Task details: Duplicate the passage below about the AMD FirePro S9300 X2 in full, with every word and punctuation mark unchanged.

One of the more interesting consequences of GPUs being built on TSMC’s 28nm process for an extended period of time is that it has forced both vendors to compensate and compromise in order to have product lines that cover the nearly 5 year span. Traditional upgrade cycles got thrown out of the window, and instead we saw a number of refreshes and updates, culminating in both AMD and NVIDIA taking their top GPUs right to the 28nm reticle limit of ~600mm2. Such large GPUs have typically been the crossover point between graphics and compute parts, incorporating high-end features such as ECC memory and faster double precision (FP64) compute capabilities. However for the reticle riders, AMD and NVIDIA went another route, building what is arguably the ultimate graphics GPUs with the highest FP32 performance possible.

I mention this because it puts the GPU vendors into the position of doing unconventional things with their GPUs. Nowhere is this more evident than in the new FirePro card AMD is announcing today. The FirePro S9300 X2 is the latest entry into the FirePro S series lineup, and it marks the first (and possibly only) time we’ll see AMD’s Fiji GPU used to power an HPC-grade compute card. The end result is an interesting product that at times will be wickedly powerful for a 300W card, and at other times will have to cope with the abilities and limitations of a GPU that wasn’t designed for the traditional HPC market.

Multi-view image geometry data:
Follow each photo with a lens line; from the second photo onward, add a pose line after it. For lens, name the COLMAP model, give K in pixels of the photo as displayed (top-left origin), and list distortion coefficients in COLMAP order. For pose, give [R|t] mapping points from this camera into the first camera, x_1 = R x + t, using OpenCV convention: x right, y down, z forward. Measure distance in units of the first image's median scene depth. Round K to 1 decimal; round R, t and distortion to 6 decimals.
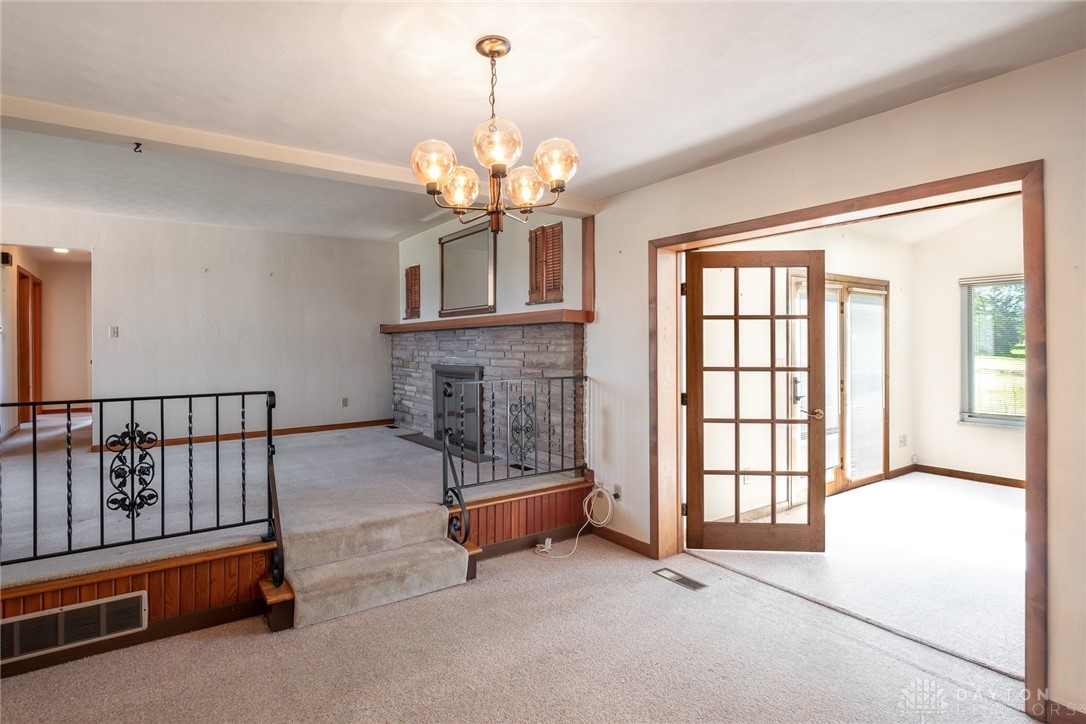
lens RADIAL K [[554.8, 0, 508.9], [0, 554.8, 344.0], [0, 0, 1]] dist [-0.006681, -0.001729]
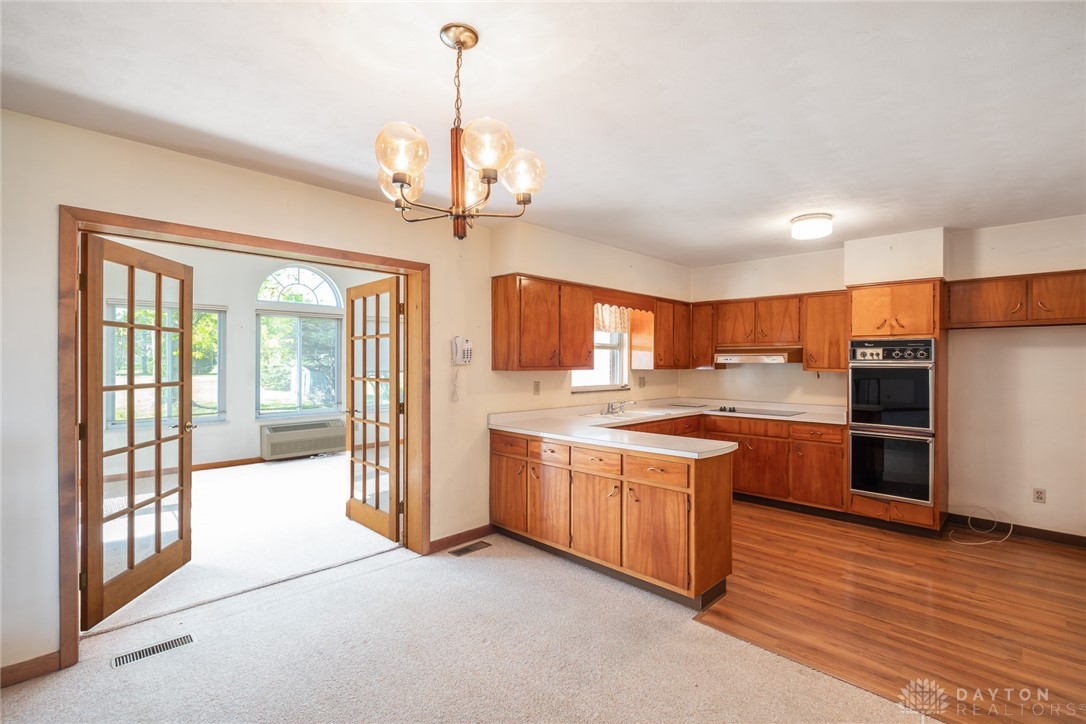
lens RADIAL K [[484.8, 0, 546.6], [0, 484.8, 363.0], [0, 0, 1]] dist [-0.003131, 0.000283]
pose [[-0.192986, -0.002277, 0.981199, -0.557309], [-0.003782, 0.999992, 0.001577, 0.005906], [-0.981194, -0.003407, -0.192993, 0.662319]]
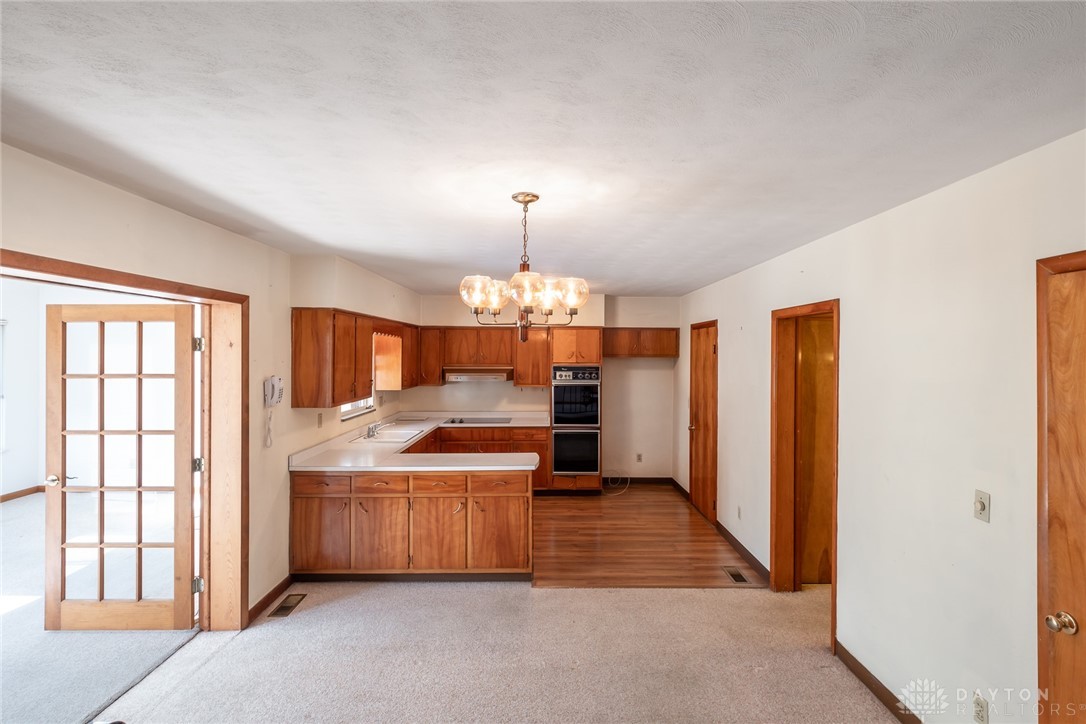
lens RADIAL K [[511.8, 0, 544.1], [0, 511.8, 354.9], [0, 0, 1]] dist [0.003143, 0.000365]
pose [[-0.827359, -0.000857, 0.561673, -0.482375], [-0.000457, 1.000000, 0.000852, -0.110272], [-0.561673, 0.000448, -0.827359, 1.283304]]
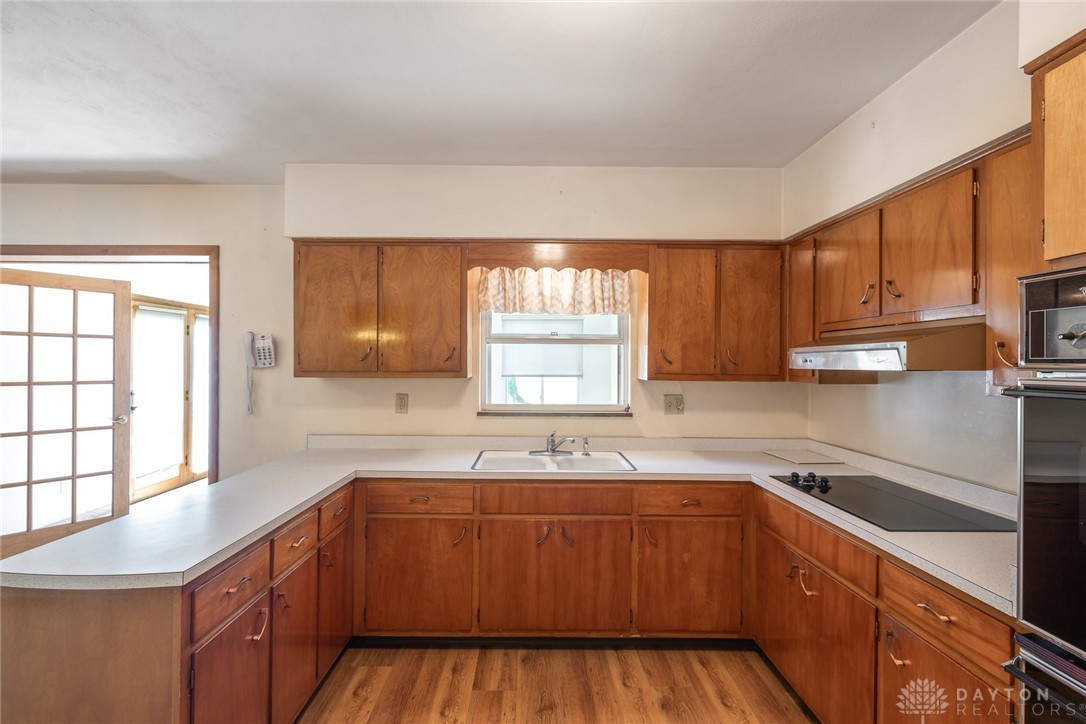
lens RADIAL K [[511.8, 0, 542.5], [0, 511.8, 359.4], [0, 0, 1]] dist [0.003143, 0.000365]
pose [[0.557376, 0.010526, 0.830193, 0.186308], [-0.007583, 0.999942, -0.007587, -0.000046], [-0.830225, -0.002066, 0.557424, -0.438845]]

Expected output:
One of the more interesting consequences of GPUs being built on TSMC’s 28nm process for an extended period of time is that it has forced both vendors to compensate and compromise in order to have product lines that cover the nearly 5 year span. Traditional upgrade cycles got thrown out of the window, and instead we saw a number of refreshes and updates, culminating in both AMD and NVIDIA taking their top GPUs right to the 28nm reticle limit of ~600mm2. Such large GPUs have typically been the crossover point between graphics and compute parts, incorporating high-end features such as ECC memory and faster double precision (FP64) compute capabilities. However for the reticle riders, AMD and NVIDIA went another route, building what is arguably the ultimate graphics GPUs with the highest FP32 performance possible.

I mention this because it puts the GPU vendors into the position of doing unconventional things with their GPUs. Nowhere is this more evident than in the new FirePro card AMD is announcing today. The FirePro S9300 X2 is the latest entry into the FirePro S series lineup, and it marks the first (and possibly only) time we’ll see AMD’s Fiji GPU used to power an HPC-grade compute card. The end result is an interesting product that at times will be wickedly powerful for a 300W card, and at other times will have to cope with the abilities and limitations of a GPU that wasn’t designed for the traditional HPC market.